[Problem statement]
Extract, from the records beneath this instruction, each line that contains the word "click".
═════ Source material ═════
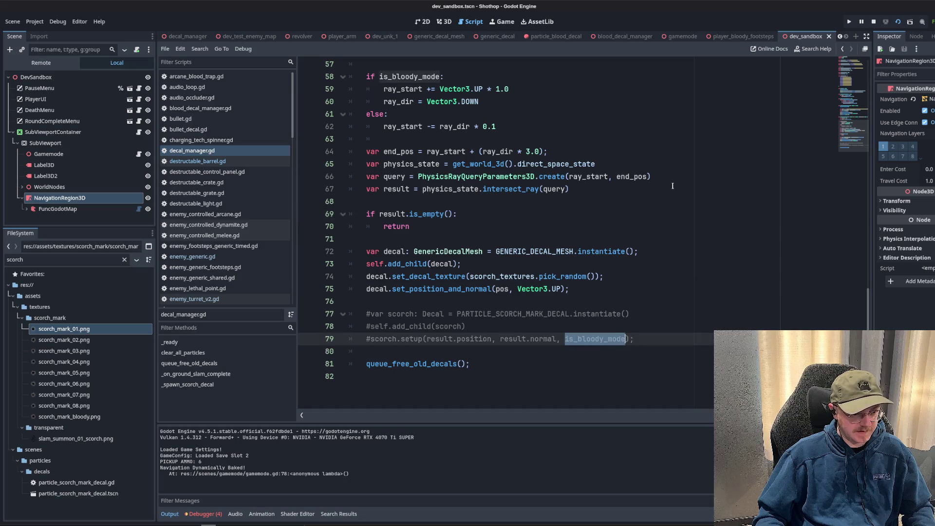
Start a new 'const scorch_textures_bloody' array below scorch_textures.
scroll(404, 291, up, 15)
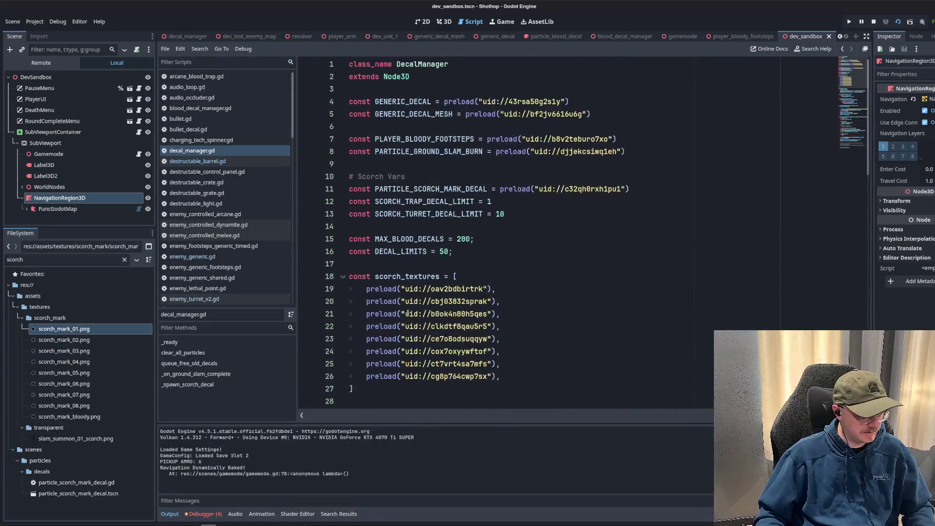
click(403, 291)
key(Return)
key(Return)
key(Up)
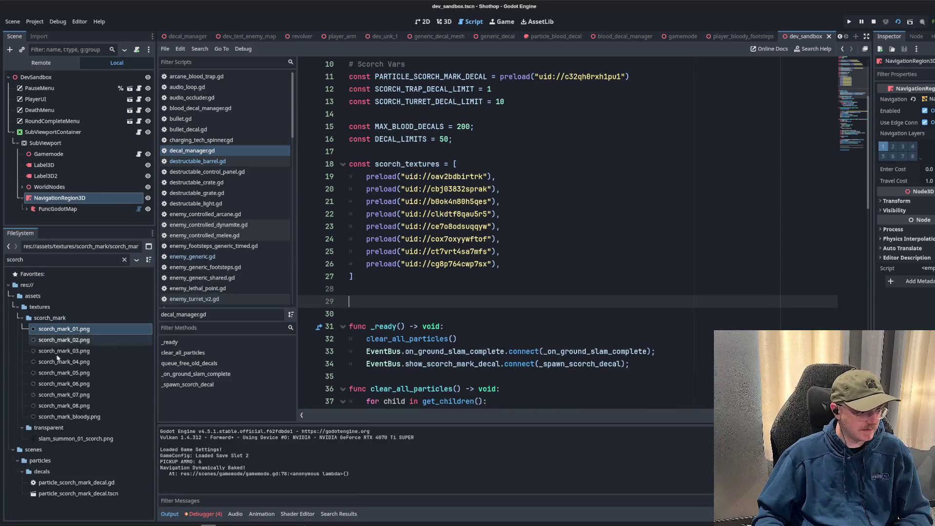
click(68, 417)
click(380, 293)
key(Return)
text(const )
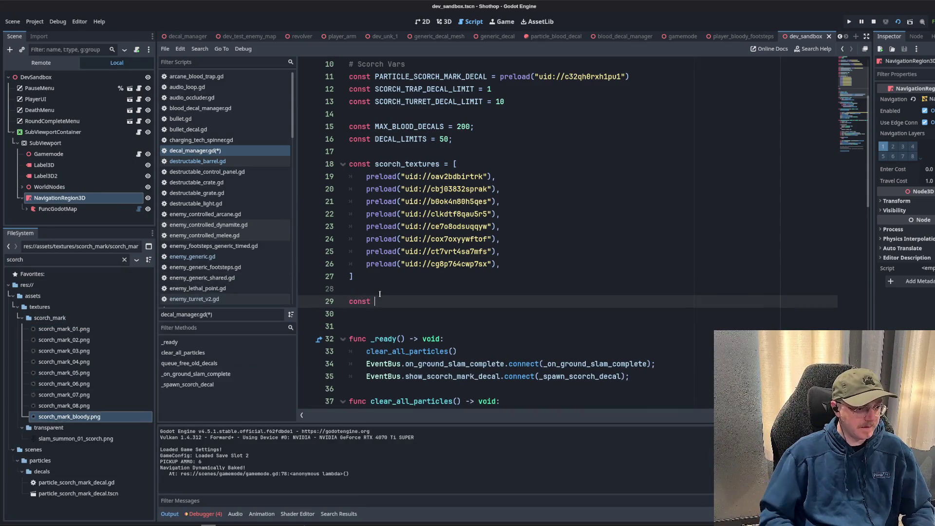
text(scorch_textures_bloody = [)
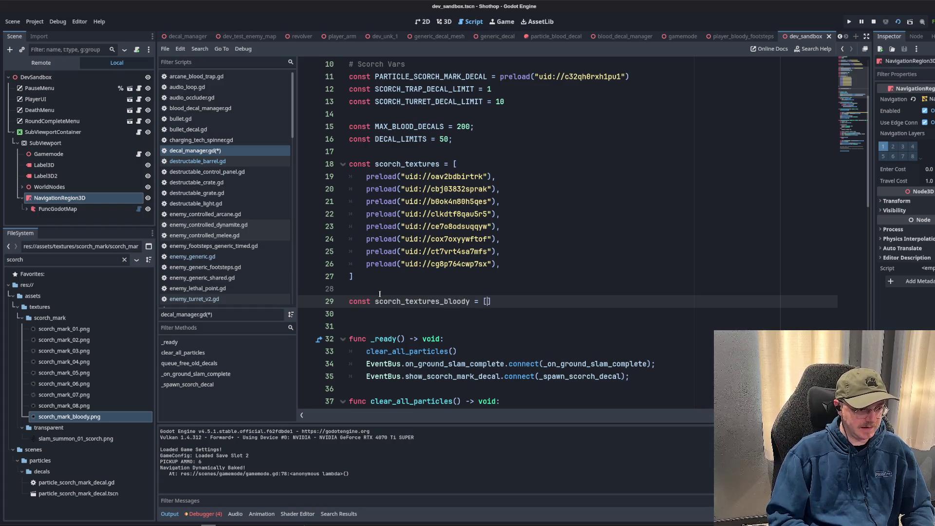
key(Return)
═════
[Response to this task]
click(403, 291)
click(68, 417)
click(380, 293)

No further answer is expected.